Underwater exploration had always been limited by the need to tether the diver to oxygen delivered by a hose attached to the boat. During World War II, naval lieutenant Cousteau teamed with engineer Émile Gagnan to make the diver independent. Thus was born the Aqua-Lung. Always pushing the envelope, in 1947 Cousteau’s and Taillez’s colleague Maurice Fargues became the first diver to die while trying to test the limits of the Aqua-Lung and set a depth record. Film of Fargues making the dive and being pulled up as he struggled to recover is just some of the footage that you will see. Fargues’s death would always haunt Cousteau.

But the Calypso cost money to maintain and their explorations around the world were expensive. When offered money by an English Company to explore the sea floor in the Middle East for the existence of oil, he didn’t hesitate. Years later, when he became one of the leaders in preservation of the ocean, he would acknowledge that he had done great harm to the place he wanted to preserve.

But again, even with all the innovations for which he was responsible and his discoveries, Cousteau considered himself first and foremost a filmmaker. Using a camera with a primitive pressure proof casing, Cousteau documented the wonders under water. Setting out to film his first full-length feature in 1956, “The Silent World,” he advertised for a recent film school graduate to act as an intern. Answering that call was a young man who admitted he knew nothing of the sea and didn’t have an athletic bone in his body but recognized an opportunity when he saw one. And who was that intern? Louis Malle, who would become one of the early New Wave directors and receive innumerable international awards for films like “Atlantic City,” “Lacombe Lucien,” and “Au Revoir les Enfant.” But his Oscar win was as co-director of “The Silent World.” Cousteau followed up “The Silent World” with a second Academy Award for “World Without Sun.”

Jacques Cousteau wears his iconic red diving cap aboard his ship Calypso, circa 1970s. (Credit: The Cousteau Society)

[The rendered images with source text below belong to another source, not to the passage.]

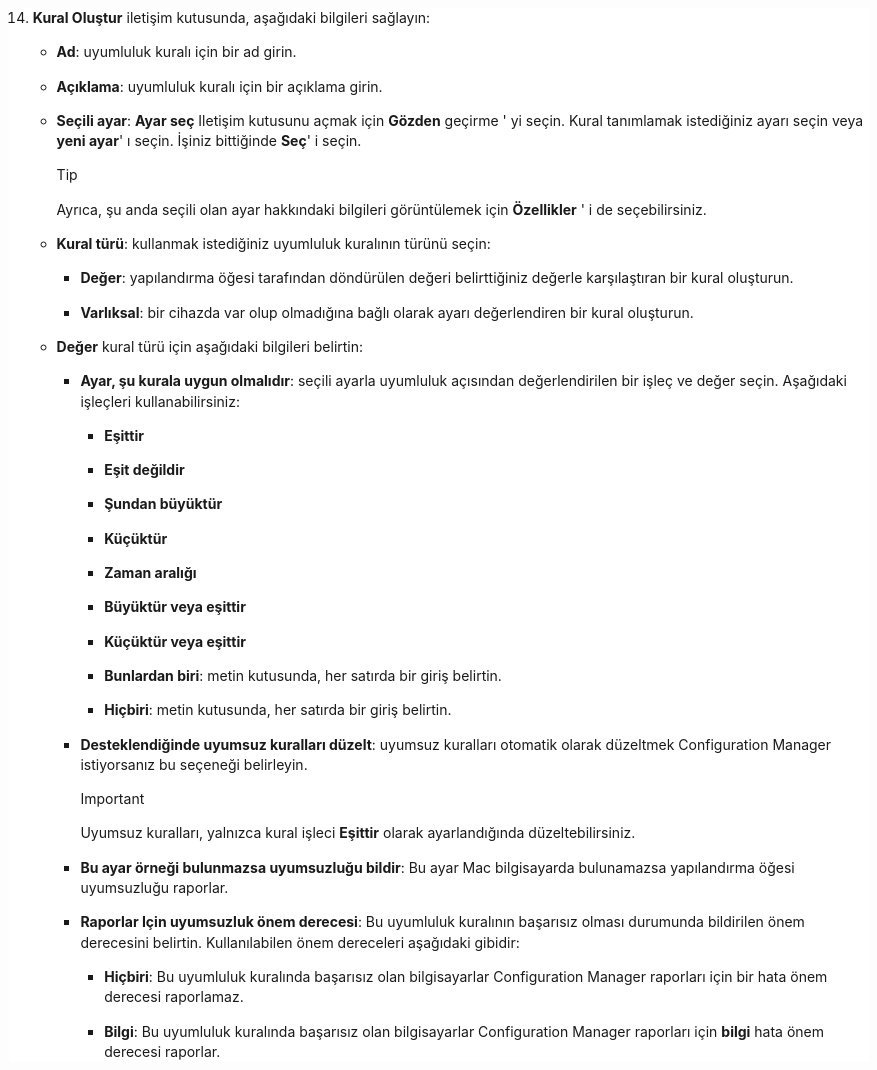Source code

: 14. **Kural Oluştur** iletişim kutusunda, aşağıdaki bilgileri sağlayın:  
  
    -   **Ad**: uyumluluk kuralı için bir ad girin.  
  
    -   **Açıklama**: uyumluluk kuralı için bir açıklama girin.  
  
    -   **Seçili ayar**: **Ayar seç** Iletişim kutusunu açmak için **Gözden** geçirme ' yi seçin. Kural tanımlamak istediğiniz ayarı seçin veya **yeni ayar**' ı seçin. İşiniz bittiğinde **Seç**' i seçin.  
  
        > [!TIP]  
        >  Ayrıca, şu anda seçili olan ayar hakkındaki bilgileri görüntülemek için **Özellikler** ' i de seçebilirsiniz.  
  
    -   **Kural türü**: kullanmak istediğiniz uyumluluk kuralının türünü seçin:  
  
        -   **Değer**: yapılandırma öğesi tarafından döndürülen değeri belirttiğiniz değerle karşılaştıran bir kural oluşturun.  
  
        -   **Varlıksal**: bir cihazda var olup olmadığına bağlı olarak ayarı değerlendiren bir kural oluşturun.  
  
    -   **Değer** kural türü için aşağıdaki bilgileri belirtin:  
  
        -   **Ayar, şu kurala uygun olmalıdır**: seçili ayarla uyumluluk açısından değerlendirilen bir işleç ve değer seçin. Aşağıdaki işleçleri kullanabilirsiniz:  
  
            -   **Eşittir**  
  
            -   **Eşit değildir**  
  
            -   **Şundan büyüktür**  
  
            -   **Küçüktür**  
  
            -   **Zaman aralığı**  
  
            -   **Büyüktür veya eşittir**  
  
            -   **Küçüktür veya eşittir**  
  
            -   **Bunlardan biri**: metin kutusunda, her satırda bir giriş belirtin.  
  
            -   **Hiçbiri**: metin kutusunda, her satırda bir giriş belirtin.  
  
        -   **Desteklendiğinde uyumsuz kuralları düzelt**: uyumsuz kuralları otomatik olarak düzeltmek Configuration Manager istiyorsanız bu seçeneği belirleyin.  
  
            > [!IMPORTANT]  
            >  Uyumsuz kuralları, yalnızca kural işleci **Eşittir** olarak ayarlandığında düzeltebilirsiniz.  
  
        -   **Bu ayar örneği bulunmazsa uyumsuzluğu bildir**: Bu ayar Mac bilgisayarda bulunamazsa yapılandırma öğesi uyumsuzluğu raporlar.  
  
        -   **Raporlar Için uyumsuzluk önem derecesi**: Bu uyumluluk kuralının başarısız olması durumunda bildirilen önem derecesini belirtin. Kullanılabilen önem dereceleri aşağıdaki gibidir:  
  
            -   **Hiçbiri**: Bu uyumluluk kuralında başarısız olan bilgisayarlar Configuration Manager raporları için bir hata önem derecesi raporlamaz.  
  
            -   **Bilgi**: Bu uyumluluk kuralında başarısız olan bilgisayarlar Configuration Manager raporları için **bilgi** hata önem derecesi raporlar.  
  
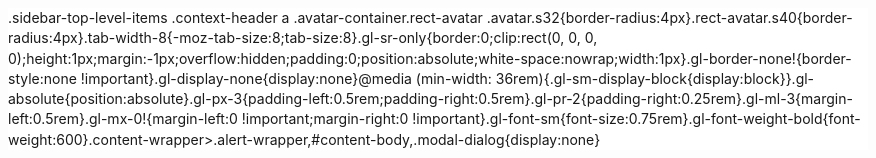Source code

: .sidebar-top-level-items .context-header a .avatar-container.rect-avatar .avatar.s32{border-radius:4px}.rect-avatar.s40{border-radius:4px}.tab-width-8{-moz-tab-size:8;tab-size:8}.gl-sr-only{border:0;clip:rect(0, 0, 0, 0);height:1px;margin:-1px;overflow:hidden;padding:0;position:absolute;white-space:nowrap;width:1px}.gl-border-none\!{border-style:none !important}.gl-display-none{display:none}@media (min-width: 36rem){.gl-sm-display-block{display:block}}.gl-absolute{position:absolute}.gl-px-3{padding-left:0.5rem;padding-right:0.5rem}.gl-pr-2{padding-right:0.25rem}.gl-ml-3{margin-left:0.5rem}.gl-mx-0\!{margin-left:0 !important;margin-right:0 !important}.gl-font-sm{font-size:0.75rem}.gl-font-weight-bold{font-weight:600}.content-wrapper>.alert-wrapper,#content-body,.modal-dialog{display:none}

</style>

<link rel="stylesheet" media="print" crossorigin="anonymous" href="https://gitlab.com/assets/application-aea82c9e97d20373257ba9dfa9bd928f022b6d917784c1ff2313d1eee28ab3a0.css" />

<link rel="stylesheet" media="print" crossorigin="anonymous" href="https://gitlab.com/assets/application_utilities-73c0d7ff30d9d3bf38db9c1a79c425fa231b6640a42584f4f005bfa8fcd6aef9.css" />


<link rel="stylesheet" media="print" crossorigin="anonymous" href="https://gitlab.com/assets/highlight/themes/white-31667f75379ab8ff09116fbd1a32c1345c330a14a2f91f085fe7c60467c92131.css" />
<script nonce="vdO5bhg7vug9xSjU463VVw==">
//<![CDATA[
document.querySelectorAll('link[media="print"]').forEach(linkTag => {
  linkTag.setAttribute('data-startupcss', 'loading');
  const startupLinkLoadedEvent = new CustomEvent('CSSStartupLinkLoaded');
  linkTag.addEventListener('load',function(){this.media='all';this.setAttribute('data-startupcss', 'loaded');document.dispatchEvent(startupLinkLoadedEvent);},{once: true});
})

//]]>
</script>

<script nonce="vdO5bhg7vug9xSjU463VVw==">
//<![CDATA[
window.gon={};gon.features={"refactorBlobViewer":false,"consolidatedEditButton":false};
//]]>
</script>

<script src="https://gitlab.com/assets/webpack/runtime.c651f7f3.bundle.js" defer="defer" nonce="vdO5bhg7vug9xSjU463VVw=="></script>
<script src="https://gitlab.com/assets/webpack/main.fb34fb63.chunk.js" defer="defer" nonce="vdO5bhg7vug9xSjU463VVw=="></script>
<script src="https://gitlab.com/assets/webpack/sentry.1f813113.chunk.js" defer="defer" nonce="vdO5bhg7vug9xSjU463VVw=="></script>


<script src="https://gitlab.com/assets/webpack/graphql.0a3cd4b9.chunk.js" defer="defer" nonce="vdO5bhg7vug9xSjU463VVw=="></script>
<script src="https://gitlab.com/assets/webpack/commons-pages.admin-pages.admin.abuse_reports-pages.admin.application_settings-pages.admin.applicati-10513902.6bc9dddf.chunk.js" defer="defer" nonce="vdO5bhg7vug9xSjU463VVw=="></script>
<script src="https://gitlab.com/assets/webpack/commons-globalSearch-pages.admin.abuse_reports-pages.admin.application_settings.ci_cd-pages.admin.gr-f196c612.f81c923a.chunk.js" defer="defer" nonce="vdO5bhg7vug9xSjU463VVw=="></script>
<script src="https://gitlab.com/assets/webpack/shortcutsBundle.37613198.chunk.js" defer="defer" nonce="vdO5bhg7vug9xSjU463VVw=="></script>
<script src="https://gitlab.com/assets/webpack/commons-pages.groups.boards-pages.groups.details-pages.groups.epic_boards-pages.groups.show-pages.gr-b80e3f95.897b0876.chunk.js" defer="defer" nonce="vdO5bhg7vug9xSjU463VVw=="></script>
<script src="https://gitlab.com/assets/webpack/commons-pages.admin.application_settings-pages.admin.application_settings.advanced_search-pages.admi-58b90e05.5e59f906.chunk.js" defer="defer" nonce="vdO5bhg7vug9xSjU463VVw=="></script>
<script src="https://gitlab.com/assets/webpack/commons-pages.groups.epics.index-pages.groups.epics.new-pages.groups.epics.show-pages.groups.iterati-7a97ebd5.2b62f1df.chunk.js" defer="defer" nonce="vdO5bhg7vug9xSjU463VVw=="></script>
<script src="https://gitlab.com/assets/webpack/commons-pages.projects.blame.show-pages.projects.blob.edit-pages.projects.blob.new-pages.projects.bl-c6edf1dd.66f12071.chunk.js" defer="defer" nonce="vdO5bhg7vug9xSjU463VVw=="></script>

Cousteau had the freedom to make his films and travel the world giving talks about the wonders of the sea because he had Simone running the Calypso operations. But the need for funding was endless and he knew he had to cut ties with the oil industry. He began courting television and found a fan in producer David Wolper (“Roots”) who helped him pitch a series to ABC called “The Undersea World of Jacques Cousteau.” His star rose and his fame spread. A television show that had been turned down by others who felt there wasn’t any interest became a major hit and spun off into subsequent series. Long before the BBC’s “Blue Planet” or other films about underwater life, it was Cousteau who introduced the lustrous beautiful and dangerous creatures living beneath the sea to an astonished public. He played a role in the first Earth Day and founded the non-profit Cousteau Society to alert the world about climate change and the toll it was taking in Antarctica.

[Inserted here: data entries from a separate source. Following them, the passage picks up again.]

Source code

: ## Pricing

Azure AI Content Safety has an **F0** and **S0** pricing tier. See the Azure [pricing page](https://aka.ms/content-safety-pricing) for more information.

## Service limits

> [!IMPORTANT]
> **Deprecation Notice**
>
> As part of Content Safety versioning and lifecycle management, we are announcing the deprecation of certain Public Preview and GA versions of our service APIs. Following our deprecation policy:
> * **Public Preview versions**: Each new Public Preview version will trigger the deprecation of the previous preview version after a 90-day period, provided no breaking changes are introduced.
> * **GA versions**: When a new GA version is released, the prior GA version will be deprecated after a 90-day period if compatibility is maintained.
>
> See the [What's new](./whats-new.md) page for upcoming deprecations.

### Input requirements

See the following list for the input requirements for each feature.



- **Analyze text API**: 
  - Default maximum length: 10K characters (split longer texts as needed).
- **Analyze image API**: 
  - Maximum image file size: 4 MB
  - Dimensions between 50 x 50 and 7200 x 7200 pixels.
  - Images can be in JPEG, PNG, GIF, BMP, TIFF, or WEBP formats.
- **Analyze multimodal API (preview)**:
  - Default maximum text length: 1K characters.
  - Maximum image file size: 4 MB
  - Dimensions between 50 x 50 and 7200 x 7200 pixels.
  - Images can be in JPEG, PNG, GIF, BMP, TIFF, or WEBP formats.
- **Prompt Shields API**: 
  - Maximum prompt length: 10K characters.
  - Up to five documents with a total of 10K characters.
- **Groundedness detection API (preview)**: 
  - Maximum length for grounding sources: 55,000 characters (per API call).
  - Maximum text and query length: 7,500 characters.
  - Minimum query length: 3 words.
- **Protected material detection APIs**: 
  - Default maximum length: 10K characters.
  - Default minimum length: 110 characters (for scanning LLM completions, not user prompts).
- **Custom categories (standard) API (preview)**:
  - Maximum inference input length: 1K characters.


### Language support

Lest you think this beaky nosed, Speedo-clad smiling figure with the ever present “Where’s Waldo” stocking cap was a saint, he had his own demons that followed in his wake. Never forgetting the death of Fargues or his involvement in the raping of the ocean floor in pursuit of oil, he also faced personal tragedy in the death of his younger son and partner Philippe who died in a plane crash off the coast of Portugal. His marital life was quite messy, having abandoned Simone to the Calypso, although she was content with her life there, for a mistress with whom he had two children before Simone died of cancer in 1990 at the age of 71.

But I go on too long and this documentary is to be savored and enjoyed. The film footage, so informative about his life and career, is almost voyeuristic in its comprehensive storytelling of a life very well lived.

Opening Friday October 22 at the Monica Film Center as well as the Laemmle Playhouse 7, the Town Center 5, and the Claremont 5.